Ambito locale che ha visto costituire il “Comitato 5 dicembre 2014” formato dai comuni della bassa comasca, un contenitore di iniziative sociali antimafia il cui nome ricorda l’ennesimo arresto collettivo di ‘ndranghetisti effettuato dalla DIA milanese nei nostri piccoli paesi di provenienza, particolarmente significativo per le persone colpite da questo provvedimento.

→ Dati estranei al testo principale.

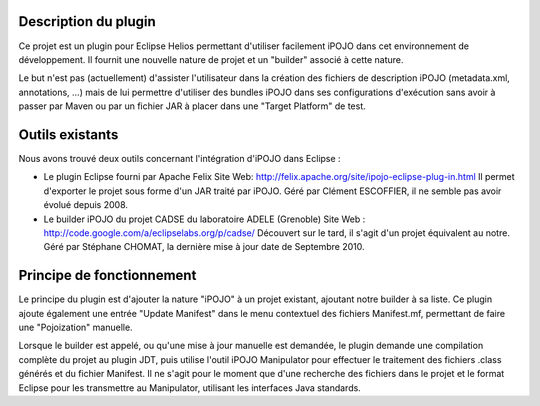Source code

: 
Description du plugin
=====================

Ce projet est un plugin pour Eclipse Helios permettant d'utiliser facilement 
iPOJO dans cet environnement de développement.
Il fournit une nouvelle nature de projet et un "builder" associé à cette nature.

Le but n'est pas (actuellement) d'assister l'utilisateur dans la création des
fichiers de description iPOJO (metadata.xml, annotations, ...) mais de lui 
permettre d'utiliser des bundles iPOJO dans ses configurations d'exécution sans 
avoir à passer par Maven ou par un fichier JAR à placer dans une 
"Target Platform" de test.


Outils existants
================

Nous avons trouvé deux outils concernant l'intégration d'iPOJO dans Eclipse :

* Le plugin Eclipse fourni par Apache Felix
  Site Web: `<http://felix.apache.org/site/ipojo-eclipse-plug-in.html>`_
  Il permet d'exporter le projet sous forme d'un JAR traité par iPOJO.
  Géré par Clément ESCOFFIER, il ne semble pas avoir évolué depuis 2008.

* Le builder iPOJO du projet CADSE du laboratoire ADELE (Grenoble)
  Site Web : `<http://code.google.com/a/eclipselabs.org/p/cadse/>`_
  Découvert sur le tard, il s'agit d'un projet équivalent au notre.
  Géré par Stéphane CHOMAT, la dernière mise à jour date de Septembre 2010.


Principe de fonctionnement
==========================

Le principe du plugin est d'ajouter la nature "iPOJO" à un projet existant, 
ajoutant notre builder à sa liste.
Ce plugin ajoute également une entrée "Update Manifest" dans le menu contextuel 
des fichiers Manifest.mf, permettant de faire une "Pojoization" manuelle.

Lorsque le builder est appelé, ou qu'une mise à jour manuelle est demandée, le 
plugin demande une compilation complète du projet au plugin JDT, puis utilise 
l'outil iPOJO Manipulator pour effectuer le traitement des fichiers .class 
générés et du fichier Manifest.
Il ne s'agit pour le moment que d'une recherche des fichiers dans le projet et 
le format Eclipse pour les transmettre au Manipulator, utilisant les interfaces 
Java standards.
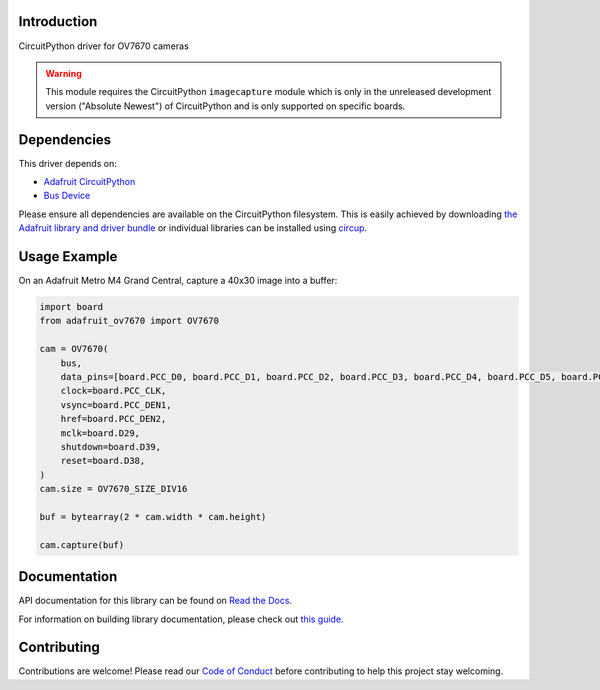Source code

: Introduction
============


.. image:: https://readthedocs.org/projects/adafruit-circuitpython-ov7670/badge/?version=latest
    :target: https://docs.circuitpython.org/projects/ov7670/en/latest/
    :alt: Documentation Status


.. image:: https://img.shields.io/discord/327254708534116352.svg
    :target: https://adafru.it/discord
    :alt: Discord


.. image:: https://github.com/adafruit/Adafruit_CircuitPython_OV7670/workflows/Build%20CI/badge.svg
    :target: https://github.com/adafruit/Adafruit_CircuitPython_OV7670/actions
    :alt: Build Status


.. image:: https://img.shields.io/badge/code%20style-black-000000.svg
    :target: https://github.com/psf/black
    :alt: Code Style: Black

CircuitPython driver for OV7670 cameras

.. warning::
    This module requires the CircuitPython ``imagecapture`` module which is only in the unreleased development version ("Absolute Newest") of CircuitPython and is only supported on specific boards.

Dependencies
=============
This driver depends on:

* `Adafruit CircuitPython <https://github.com/adafruit/circuitpython>`_
* `Bus Device <https://github.com/adafruit/Adafruit_CircuitPython_BusDevice>`_

Please ensure all dependencies are available on the CircuitPython filesystem.
This is easily achieved by downloading
`the Adafruit library and driver bundle <https://circuitpython.org/libraries>`_
or individual libraries can be installed using
`circup <https://github.com/adafruit/circup>`_.

.. :: Describe the Adafruit product this library works with. For PCBs, you can also add the image from the assets folder in the PCB's github repo.
.. :: `Purchase one from the Adafruit shop <http://www.adafruit.com/products/>`_



Usage Example
=============

On an Adafruit Metro M4 Grand Central, capture a 40x30 image into a buffer:

.. code-block:: python3

    import board
    from adafruit_ov7670 import OV7670

    cam = OV7670(
        bus,
        data_pins=[board.PCC_D0, board.PCC_D1, board.PCC_D2, board.PCC_D3, board.PCC_D4, board.PCC_D5, board.PCC_D6, board.PCC_D7],
        clock=board.PCC_CLK,
        vsync=board.PCC_DEN1,
        href=board.PCC_DEN2,
        mclk=board.D29,
        shutdown=board.D39,
        reset=board.D38,
    )
    cam.size = OV7670_SIZE_DIV16

    buf = bytearray(2 * cam.width * cam.height)

    cam.capture(buf)

Documentation
=============

API documentation for this library can be found on `Read the Docs <https://docs.circuitpython.org/projects/ov7670/en/latest/>`_.

For information on building library documentation, please check out `this guide <https://learn.adafruit.com/creating-and-sharing-a-circuitpython-library/sharing-our-docs-on-readthedocs#sphinx-5-1>`_.

Contributing
============

Contributions are welcome! Please read our `Code of Conduct
<https://github.com/adafruit/Adafruit_CircuitPython_OV7670/blob/main/CODE_OF_CONDUCT.md>`_
before contributing to help this project stay welcoming.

Le problematiche continentali non sono distanti dalla nostra attività quotidiana che ci vede prevalentemente agire in provincia di Como ed in quelle limitrofe, senza però farci mancare collaborazioni continue e ben assortite con associazioni di altre regioni, o tra regioni diverse. E allora anche l’idea di un PSF che agisca su scala continentale non è peregrina e ci vede a disposizione con lo stesso entusiasmo contagioso che cerchiamo di trasmettere a chi incontriamo ogni giorno, nel nostro bene confiscato o fuori dallo stesso.
Per questo motivo, nella convinzione che i confini, anche di ruolo, debbano essere luoghi dedicati allo scambio e non di chiusura tra due o più soggetti, abbiamo immaginato questa iniziativa parlamentare europea invitando gli enti, le associazioni, i semplici cittadini che collaborano con noi o che semplicemente ci conoscono, ad una condivisione del progetto che veda da subito un continente meno confuso e complicato, più politico e sociale.

Abbiamo agito insieme ai sindaci di Bregnano, di Guanzate e di Lomazzo; insieme agli assessori di Fino Mornasco e di Vimercate; insieme ad associazioni (Centro Cooperazione Sviluppo Italia onlus con sede a Genova, Il Sole onlus di Saronno) insieme a docenti dell’Università Cattolica di Milano, insieme a professori della scuola superiore e dell’obbligo, insieme a semplici cittadini, studenti, lavoratori, pensionati. Con noi anche un cittadino della Confederazione Elvetica. L’auspicio è che ognuno faccia tesoro di questa esperienza formativa di rinnovata cittadinanza.

Il punto di partenza è smettere di cercare risposte alle domande sul futuro utilizzando strumenti e modelli nazionali che appartengono al passato. La vera sfida, affinché il progetto politico di una concreta Unione Europea si concretizzi, consiste nel vincere la miopia degli elettorati locali e degli interessi nazionali. C’è una governance incompiuta, va completata al più presto, affinché si possa governare il futuro insieme ai cittadini europei. Le nuove generazioni hanno bisogno di questo.